Buck was the bartender. He was a big porky red- haired guy with a moon-shaped face and a County Cork accent. He had rejoiced in serving booze to thirsty seamen since the bleakest days of Prohibition. Buck owned the joint and liked it when all the ships were docked. But Buck already had the bad news, courtesy of a British warrant officer.
"English sailors'll be pullin' out next week," Buck confided to the old man. "Don't tell no one I told you. All shore leave's canceled August 27."
"The English like it here," Elmer said, his gray brows narrowing with a mischievous glint. "They like our women. They ain't going nowhere."
"There's a friggin' war gonna start, old man," Buck said. "These English boys'll be fightin' it."
"Already fought a war," the old man recalled. "Won it, too."
"There's gonna be another. In Europe, anyway." Buck blew his breath into a glass and polished the glass with his apron. He cast a jaundiced eye upon Elmer. "Lucky you're old," Buck said to him. "You ain't going to fight."
"Lucky you're middle-aged," Elmer shot back at him with considerable irritation. "I was in the last one."

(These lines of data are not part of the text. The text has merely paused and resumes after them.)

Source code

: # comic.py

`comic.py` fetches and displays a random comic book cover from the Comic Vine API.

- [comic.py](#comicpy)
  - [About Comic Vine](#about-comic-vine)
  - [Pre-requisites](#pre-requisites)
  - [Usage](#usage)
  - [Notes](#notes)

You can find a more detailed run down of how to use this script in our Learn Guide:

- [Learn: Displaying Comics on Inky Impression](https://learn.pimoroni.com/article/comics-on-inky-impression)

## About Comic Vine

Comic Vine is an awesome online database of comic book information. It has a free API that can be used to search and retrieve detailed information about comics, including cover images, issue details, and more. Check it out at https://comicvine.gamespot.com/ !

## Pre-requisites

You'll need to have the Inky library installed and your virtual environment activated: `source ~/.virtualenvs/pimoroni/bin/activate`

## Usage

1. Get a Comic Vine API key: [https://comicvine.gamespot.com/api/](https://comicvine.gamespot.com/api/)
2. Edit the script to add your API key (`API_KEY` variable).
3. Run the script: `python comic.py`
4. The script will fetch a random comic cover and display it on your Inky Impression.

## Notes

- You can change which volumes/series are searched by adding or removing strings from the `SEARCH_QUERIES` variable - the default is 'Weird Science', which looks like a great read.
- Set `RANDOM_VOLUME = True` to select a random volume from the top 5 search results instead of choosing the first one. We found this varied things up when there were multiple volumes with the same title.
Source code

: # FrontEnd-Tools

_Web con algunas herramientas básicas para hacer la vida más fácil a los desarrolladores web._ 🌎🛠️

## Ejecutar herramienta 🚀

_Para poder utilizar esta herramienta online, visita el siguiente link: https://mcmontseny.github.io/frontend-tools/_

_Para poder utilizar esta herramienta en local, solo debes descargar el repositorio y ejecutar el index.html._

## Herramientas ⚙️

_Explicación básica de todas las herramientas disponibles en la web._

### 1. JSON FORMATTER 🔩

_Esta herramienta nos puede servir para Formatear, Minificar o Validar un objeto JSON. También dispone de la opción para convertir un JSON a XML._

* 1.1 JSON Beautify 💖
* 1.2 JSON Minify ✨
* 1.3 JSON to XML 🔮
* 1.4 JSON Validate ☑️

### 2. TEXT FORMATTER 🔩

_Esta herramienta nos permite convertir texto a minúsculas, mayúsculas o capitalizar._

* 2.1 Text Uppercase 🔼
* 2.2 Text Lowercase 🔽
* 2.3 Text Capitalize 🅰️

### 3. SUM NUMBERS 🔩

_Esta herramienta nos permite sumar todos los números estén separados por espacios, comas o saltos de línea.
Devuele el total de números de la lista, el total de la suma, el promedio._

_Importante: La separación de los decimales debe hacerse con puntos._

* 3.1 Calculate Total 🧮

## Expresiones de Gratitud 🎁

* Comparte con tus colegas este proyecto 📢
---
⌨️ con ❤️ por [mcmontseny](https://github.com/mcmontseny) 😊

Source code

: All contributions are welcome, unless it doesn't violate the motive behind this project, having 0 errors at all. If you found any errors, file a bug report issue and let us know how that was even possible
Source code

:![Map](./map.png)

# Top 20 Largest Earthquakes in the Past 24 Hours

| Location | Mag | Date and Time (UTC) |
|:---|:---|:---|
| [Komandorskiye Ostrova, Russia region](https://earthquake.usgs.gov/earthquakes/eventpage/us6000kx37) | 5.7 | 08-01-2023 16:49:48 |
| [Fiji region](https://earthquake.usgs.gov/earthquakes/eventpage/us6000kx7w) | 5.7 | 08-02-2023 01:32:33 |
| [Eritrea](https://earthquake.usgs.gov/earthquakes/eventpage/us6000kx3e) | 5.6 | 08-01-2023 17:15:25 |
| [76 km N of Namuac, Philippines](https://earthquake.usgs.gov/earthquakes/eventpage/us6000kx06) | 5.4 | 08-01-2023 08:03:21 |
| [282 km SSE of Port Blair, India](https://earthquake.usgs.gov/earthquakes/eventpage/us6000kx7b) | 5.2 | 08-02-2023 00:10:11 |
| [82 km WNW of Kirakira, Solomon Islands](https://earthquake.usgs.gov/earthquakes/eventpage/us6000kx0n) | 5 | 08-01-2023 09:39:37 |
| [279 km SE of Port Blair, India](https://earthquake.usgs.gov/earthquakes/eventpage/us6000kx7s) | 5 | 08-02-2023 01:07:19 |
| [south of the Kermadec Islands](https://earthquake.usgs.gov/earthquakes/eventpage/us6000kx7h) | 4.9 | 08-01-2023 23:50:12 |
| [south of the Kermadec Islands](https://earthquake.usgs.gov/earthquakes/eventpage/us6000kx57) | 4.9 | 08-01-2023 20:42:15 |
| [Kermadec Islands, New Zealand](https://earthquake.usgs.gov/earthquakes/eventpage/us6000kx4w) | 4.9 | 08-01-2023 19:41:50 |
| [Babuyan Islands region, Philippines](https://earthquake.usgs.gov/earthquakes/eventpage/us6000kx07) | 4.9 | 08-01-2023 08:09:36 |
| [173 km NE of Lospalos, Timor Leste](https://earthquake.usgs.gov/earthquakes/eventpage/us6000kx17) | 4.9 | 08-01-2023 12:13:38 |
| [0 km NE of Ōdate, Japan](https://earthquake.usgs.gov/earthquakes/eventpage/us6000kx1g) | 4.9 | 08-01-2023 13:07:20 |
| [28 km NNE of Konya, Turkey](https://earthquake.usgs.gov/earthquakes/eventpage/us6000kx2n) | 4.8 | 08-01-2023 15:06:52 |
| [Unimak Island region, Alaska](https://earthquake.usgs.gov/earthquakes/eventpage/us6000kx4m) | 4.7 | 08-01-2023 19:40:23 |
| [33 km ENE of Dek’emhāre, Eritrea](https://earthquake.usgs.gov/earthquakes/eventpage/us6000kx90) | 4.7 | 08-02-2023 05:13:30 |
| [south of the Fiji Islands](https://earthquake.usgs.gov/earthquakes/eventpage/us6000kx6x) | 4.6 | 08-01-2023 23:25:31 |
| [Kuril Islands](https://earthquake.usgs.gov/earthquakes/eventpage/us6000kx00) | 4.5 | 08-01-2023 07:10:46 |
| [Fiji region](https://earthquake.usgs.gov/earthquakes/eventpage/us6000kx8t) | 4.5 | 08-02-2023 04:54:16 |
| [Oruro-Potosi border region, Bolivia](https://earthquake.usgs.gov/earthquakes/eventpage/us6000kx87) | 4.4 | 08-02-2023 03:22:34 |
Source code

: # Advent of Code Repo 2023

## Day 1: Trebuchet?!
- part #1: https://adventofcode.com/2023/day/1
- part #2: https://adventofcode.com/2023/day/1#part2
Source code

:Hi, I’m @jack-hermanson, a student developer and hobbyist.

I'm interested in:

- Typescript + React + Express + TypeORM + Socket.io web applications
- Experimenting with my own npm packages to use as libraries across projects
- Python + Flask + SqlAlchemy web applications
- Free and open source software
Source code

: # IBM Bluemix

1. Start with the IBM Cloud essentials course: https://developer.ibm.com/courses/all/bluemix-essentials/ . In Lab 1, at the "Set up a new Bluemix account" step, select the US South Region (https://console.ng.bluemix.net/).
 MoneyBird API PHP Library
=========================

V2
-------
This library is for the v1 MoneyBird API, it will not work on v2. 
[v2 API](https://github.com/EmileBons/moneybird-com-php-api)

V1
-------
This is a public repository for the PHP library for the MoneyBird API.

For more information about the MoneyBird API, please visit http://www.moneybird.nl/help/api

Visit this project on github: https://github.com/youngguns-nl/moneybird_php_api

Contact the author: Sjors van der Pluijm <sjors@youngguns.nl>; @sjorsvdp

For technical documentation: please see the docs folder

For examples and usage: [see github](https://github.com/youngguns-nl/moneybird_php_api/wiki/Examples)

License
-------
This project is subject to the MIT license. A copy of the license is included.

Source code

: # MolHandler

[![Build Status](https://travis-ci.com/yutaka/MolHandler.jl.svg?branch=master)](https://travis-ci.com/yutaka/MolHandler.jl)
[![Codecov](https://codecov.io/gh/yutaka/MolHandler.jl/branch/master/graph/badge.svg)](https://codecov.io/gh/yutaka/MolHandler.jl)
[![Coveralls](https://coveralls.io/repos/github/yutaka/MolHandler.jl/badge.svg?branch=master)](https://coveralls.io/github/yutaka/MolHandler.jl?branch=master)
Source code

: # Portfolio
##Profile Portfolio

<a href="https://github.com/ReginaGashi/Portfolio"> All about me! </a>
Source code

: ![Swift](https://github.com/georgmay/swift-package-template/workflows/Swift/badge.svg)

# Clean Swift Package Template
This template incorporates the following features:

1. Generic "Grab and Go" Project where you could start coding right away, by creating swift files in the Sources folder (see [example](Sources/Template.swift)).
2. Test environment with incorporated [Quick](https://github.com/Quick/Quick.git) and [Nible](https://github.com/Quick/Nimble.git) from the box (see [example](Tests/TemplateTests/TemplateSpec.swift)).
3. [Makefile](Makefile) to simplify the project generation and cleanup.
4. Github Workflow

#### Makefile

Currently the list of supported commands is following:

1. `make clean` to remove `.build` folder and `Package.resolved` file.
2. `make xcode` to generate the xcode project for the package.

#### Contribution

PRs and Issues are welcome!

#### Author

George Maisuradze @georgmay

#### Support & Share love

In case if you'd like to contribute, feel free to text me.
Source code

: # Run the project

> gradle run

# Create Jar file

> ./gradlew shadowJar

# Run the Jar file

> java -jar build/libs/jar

Buck took a long look at Elmer's lined, sickly face. A new enlightenment came over the bartender, "Hey. Sorry, old-timer," he said with sudden affection. "Let me draw one for you. On the house."
"Don't mind," the old man said, watching Buck place a beer mug beneath Elmer's favorite spigot. "Don't mind at all if I do." Elmer accepted the drink and turned with new enthusiasm toward the English sailors behind him. "Not a man in the house can beat this old man at darts!" he proclaimed boisterously.
"Penny a point, Elmer," said an English sailor who, like the others, never bothered to collect after trouncing the aging American. "Think you can afford to lose again?" More often than not, the Englishmen bought Elmer a meal instead.